Sprint Nextel said it will give LightSquared an additional six weeks to get approval to build its nationwide 4G LTE wireless network from the Federal Communications Commission or it will terminate its agreement with the company, according to Dow Jones Newswires.
A Sprint spokesman told Dow Jones that the company had given LightSquared until mid-March to resolve concerns that its network interferes with GPS receivers. Sprint had already given LightSquared a 30-day extension to get FCC approval at the end of 2011.
A LightSquared representative confirmed that an extension had been granted. And he reiterated LightSquared's commitment to completing its network.
"Sprint and LightSquared have agreed to extend our network agreement through mid March," Terry Neal, head of public relations for LightSquared, said in a statement. "Sprint continues to support our business plan to bring wireless broadband to more than 260 million Americans and our ongoing efforts to work with regulatory agencies to resolve interference concerns."
Sprint had made the FCC's approval a condition of its 15-year deal with LightSquared. The two companies signed a contract last year in which they agreed to share wireless spectrum, as well as network construction and equipment costs. As part of this plan, Sprint would also use the LightSquared network for its new LTE-based 4G service.
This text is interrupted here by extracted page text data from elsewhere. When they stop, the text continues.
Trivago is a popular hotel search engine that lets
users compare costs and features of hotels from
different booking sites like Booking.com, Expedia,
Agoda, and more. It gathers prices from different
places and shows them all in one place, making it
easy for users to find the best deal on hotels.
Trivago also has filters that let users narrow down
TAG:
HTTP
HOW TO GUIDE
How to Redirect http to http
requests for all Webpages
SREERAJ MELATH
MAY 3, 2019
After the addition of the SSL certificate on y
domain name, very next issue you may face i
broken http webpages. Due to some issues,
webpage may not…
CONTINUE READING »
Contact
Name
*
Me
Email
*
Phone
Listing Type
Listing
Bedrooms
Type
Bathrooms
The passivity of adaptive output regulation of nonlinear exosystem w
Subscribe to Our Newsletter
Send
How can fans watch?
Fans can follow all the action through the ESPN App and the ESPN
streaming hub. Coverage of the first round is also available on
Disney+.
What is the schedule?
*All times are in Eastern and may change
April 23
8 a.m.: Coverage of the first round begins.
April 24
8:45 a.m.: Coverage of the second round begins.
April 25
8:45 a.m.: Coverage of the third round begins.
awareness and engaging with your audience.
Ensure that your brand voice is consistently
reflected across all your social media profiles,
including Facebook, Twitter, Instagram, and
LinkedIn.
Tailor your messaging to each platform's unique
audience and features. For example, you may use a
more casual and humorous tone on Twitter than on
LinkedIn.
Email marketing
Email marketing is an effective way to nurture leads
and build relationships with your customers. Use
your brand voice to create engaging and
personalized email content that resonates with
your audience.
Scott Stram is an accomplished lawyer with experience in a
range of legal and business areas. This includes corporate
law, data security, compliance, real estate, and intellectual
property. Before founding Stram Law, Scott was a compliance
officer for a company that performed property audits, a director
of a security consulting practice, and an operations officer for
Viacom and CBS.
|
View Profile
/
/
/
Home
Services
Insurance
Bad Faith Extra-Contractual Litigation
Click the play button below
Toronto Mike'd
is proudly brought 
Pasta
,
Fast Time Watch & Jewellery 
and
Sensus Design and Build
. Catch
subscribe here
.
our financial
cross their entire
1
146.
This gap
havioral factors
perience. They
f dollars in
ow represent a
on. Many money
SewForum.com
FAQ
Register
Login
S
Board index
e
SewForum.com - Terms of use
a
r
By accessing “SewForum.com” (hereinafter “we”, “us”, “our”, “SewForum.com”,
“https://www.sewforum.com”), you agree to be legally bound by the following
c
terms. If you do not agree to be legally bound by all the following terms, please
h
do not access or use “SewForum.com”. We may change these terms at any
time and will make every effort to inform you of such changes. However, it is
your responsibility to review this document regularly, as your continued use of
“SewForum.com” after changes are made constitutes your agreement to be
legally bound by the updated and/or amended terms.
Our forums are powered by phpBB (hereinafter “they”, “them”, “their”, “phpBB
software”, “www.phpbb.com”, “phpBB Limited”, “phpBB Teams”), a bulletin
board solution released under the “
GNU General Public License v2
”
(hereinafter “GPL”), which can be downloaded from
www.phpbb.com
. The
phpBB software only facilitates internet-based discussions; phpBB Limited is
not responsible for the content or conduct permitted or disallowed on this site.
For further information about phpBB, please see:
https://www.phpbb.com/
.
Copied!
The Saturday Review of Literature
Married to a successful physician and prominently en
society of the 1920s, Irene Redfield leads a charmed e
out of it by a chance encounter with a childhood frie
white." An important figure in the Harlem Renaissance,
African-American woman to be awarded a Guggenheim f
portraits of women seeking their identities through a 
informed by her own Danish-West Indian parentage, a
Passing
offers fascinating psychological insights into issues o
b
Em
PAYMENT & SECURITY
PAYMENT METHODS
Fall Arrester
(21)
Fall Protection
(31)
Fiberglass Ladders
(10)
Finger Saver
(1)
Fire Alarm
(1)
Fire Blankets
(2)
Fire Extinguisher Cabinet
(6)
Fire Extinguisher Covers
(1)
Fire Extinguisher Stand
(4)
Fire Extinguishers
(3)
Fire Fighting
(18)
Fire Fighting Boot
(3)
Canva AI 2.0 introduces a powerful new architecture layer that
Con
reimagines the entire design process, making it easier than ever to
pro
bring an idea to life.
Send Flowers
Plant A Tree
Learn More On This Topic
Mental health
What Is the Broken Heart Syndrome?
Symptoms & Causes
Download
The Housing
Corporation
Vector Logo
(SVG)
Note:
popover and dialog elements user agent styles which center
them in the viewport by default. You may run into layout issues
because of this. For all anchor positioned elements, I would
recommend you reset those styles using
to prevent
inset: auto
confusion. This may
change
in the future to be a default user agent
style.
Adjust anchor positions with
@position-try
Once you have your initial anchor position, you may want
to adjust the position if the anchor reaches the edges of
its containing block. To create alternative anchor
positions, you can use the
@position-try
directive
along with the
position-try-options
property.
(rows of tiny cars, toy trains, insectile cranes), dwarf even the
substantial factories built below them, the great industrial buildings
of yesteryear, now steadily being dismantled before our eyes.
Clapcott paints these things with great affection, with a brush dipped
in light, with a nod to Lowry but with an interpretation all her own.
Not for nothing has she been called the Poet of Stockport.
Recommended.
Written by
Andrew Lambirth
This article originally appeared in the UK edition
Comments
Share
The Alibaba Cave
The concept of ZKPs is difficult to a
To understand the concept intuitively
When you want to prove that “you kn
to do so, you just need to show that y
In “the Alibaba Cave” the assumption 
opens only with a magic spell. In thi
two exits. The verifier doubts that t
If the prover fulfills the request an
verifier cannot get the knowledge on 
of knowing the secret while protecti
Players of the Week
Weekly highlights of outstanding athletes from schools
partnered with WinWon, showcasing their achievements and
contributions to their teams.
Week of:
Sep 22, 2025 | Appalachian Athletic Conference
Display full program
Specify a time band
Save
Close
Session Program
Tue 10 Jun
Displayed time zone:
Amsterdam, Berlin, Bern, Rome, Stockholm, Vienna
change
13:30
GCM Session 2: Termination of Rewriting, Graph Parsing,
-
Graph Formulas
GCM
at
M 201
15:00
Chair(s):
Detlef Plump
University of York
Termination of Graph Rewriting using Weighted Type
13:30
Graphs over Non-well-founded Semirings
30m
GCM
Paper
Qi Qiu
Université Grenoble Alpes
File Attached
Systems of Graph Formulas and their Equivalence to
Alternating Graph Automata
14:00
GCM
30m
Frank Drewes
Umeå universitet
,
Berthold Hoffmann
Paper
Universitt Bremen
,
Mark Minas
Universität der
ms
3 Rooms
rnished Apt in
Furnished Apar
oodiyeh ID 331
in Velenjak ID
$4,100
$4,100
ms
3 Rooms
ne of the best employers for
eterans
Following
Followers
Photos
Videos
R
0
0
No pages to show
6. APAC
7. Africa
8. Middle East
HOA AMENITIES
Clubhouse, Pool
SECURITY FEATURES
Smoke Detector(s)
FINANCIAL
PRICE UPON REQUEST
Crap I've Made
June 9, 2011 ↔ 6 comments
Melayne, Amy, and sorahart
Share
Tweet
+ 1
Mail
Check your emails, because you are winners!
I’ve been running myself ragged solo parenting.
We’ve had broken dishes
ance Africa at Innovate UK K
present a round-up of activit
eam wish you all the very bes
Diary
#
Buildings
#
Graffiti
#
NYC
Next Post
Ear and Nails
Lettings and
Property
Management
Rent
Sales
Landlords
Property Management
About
LightSquared, which is owned by the hedge fun Harbinger Capital Partners run by billionaire Philip Falcone, has cobbled together through various transactions enough spectrum to build a nationwide wholesale wireless broadband network. The company's 4G LTE network is expected to reach 260 million people by 2016. But the company needs the FCC's final approval before it can start deploying the service commercially.
The GPS industry has asked the FCC not to approve LightSquared's request to use its wireless spectrum, because it says that the company's network will interfere with GPS devices that are already deployed. The problem is not that LightSquared's signals bleed into adjacent spectrum bands, where GPS devices reside. But rather, the problem is that GPS receivers already in the field can "listen" to signals coming from another band, which is the band that LightSquared operates in.
LightSquared has agreed to turn down the power on its signals, and it has also said it will not use a portion of its spectrum, which is closest to the GPS bands. In addition, LightSquared has shown how filters used on GPS receivers can mitigate interference.
Still, the GPS industry argues that these fixes are insufficient to eliminate concerns. And in a recent test, it showed significant interference issues. LightSquared accused the GPS industry of rigging the test to ensure LightSquared's failure.
Now, the FCC is accepting public comment until February 27 on LightSquared's argument that GPS device manufacturers aren't entitled to legal protection from interference caused by its signals, according to the Dow Jones article.
LightSquared said earlier this month it has enough money to operate for several more quarters. But the company has also said that it will need about $3.5 billion to be cash-flow positive in the next two years.